Work instructions
The count of lines below that include the string "Left" is the whole answer.

Provided data

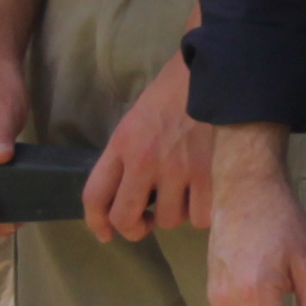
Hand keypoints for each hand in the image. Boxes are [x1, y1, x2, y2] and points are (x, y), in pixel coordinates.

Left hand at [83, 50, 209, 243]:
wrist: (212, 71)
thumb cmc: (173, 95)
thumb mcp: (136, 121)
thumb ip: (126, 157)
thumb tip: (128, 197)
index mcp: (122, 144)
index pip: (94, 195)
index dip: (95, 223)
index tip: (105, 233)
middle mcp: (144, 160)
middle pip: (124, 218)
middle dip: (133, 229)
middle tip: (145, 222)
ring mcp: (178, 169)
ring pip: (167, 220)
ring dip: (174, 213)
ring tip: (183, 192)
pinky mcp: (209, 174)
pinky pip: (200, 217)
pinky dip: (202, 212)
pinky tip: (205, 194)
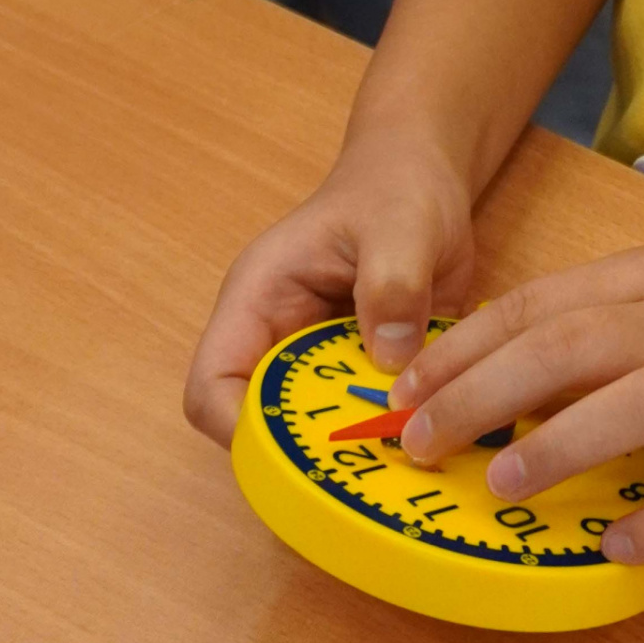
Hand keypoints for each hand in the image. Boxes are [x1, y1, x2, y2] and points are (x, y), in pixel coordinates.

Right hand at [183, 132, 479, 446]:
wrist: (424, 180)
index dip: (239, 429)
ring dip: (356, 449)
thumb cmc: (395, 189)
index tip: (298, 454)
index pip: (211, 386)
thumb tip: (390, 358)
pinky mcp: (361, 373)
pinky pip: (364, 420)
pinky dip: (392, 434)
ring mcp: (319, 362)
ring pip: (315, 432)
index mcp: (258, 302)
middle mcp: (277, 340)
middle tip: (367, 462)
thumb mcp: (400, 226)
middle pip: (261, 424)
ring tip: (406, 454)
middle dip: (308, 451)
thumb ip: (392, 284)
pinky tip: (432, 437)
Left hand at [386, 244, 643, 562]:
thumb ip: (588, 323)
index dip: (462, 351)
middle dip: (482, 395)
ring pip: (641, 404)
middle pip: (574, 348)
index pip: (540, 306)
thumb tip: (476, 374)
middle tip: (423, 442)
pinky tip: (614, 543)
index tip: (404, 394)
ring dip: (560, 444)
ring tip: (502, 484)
...
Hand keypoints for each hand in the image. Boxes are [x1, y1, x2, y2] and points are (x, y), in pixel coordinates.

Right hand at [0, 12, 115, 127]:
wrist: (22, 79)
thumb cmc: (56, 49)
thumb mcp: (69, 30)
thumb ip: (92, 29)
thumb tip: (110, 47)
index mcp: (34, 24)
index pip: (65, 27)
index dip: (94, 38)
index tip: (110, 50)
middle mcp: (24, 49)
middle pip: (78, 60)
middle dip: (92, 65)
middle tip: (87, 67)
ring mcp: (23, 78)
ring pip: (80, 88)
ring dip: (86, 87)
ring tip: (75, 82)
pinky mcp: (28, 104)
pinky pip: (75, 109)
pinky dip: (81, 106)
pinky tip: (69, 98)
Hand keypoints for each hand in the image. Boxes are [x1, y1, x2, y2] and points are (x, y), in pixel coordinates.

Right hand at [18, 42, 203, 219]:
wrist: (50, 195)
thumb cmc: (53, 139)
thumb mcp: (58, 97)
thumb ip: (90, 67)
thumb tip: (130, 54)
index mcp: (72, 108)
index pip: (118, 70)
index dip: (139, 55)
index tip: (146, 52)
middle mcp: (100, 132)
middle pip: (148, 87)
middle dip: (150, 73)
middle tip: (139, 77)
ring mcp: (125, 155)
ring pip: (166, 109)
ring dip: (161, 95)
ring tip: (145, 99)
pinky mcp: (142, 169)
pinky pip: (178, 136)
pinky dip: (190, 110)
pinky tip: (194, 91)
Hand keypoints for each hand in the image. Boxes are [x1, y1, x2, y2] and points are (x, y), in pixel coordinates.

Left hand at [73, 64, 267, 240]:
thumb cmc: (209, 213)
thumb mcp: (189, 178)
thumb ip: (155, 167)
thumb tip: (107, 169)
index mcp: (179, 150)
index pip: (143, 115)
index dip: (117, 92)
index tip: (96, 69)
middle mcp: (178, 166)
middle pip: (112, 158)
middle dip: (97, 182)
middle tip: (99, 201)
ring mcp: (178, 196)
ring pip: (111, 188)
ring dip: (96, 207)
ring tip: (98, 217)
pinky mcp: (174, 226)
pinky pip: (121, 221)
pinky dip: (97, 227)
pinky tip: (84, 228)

The answer
3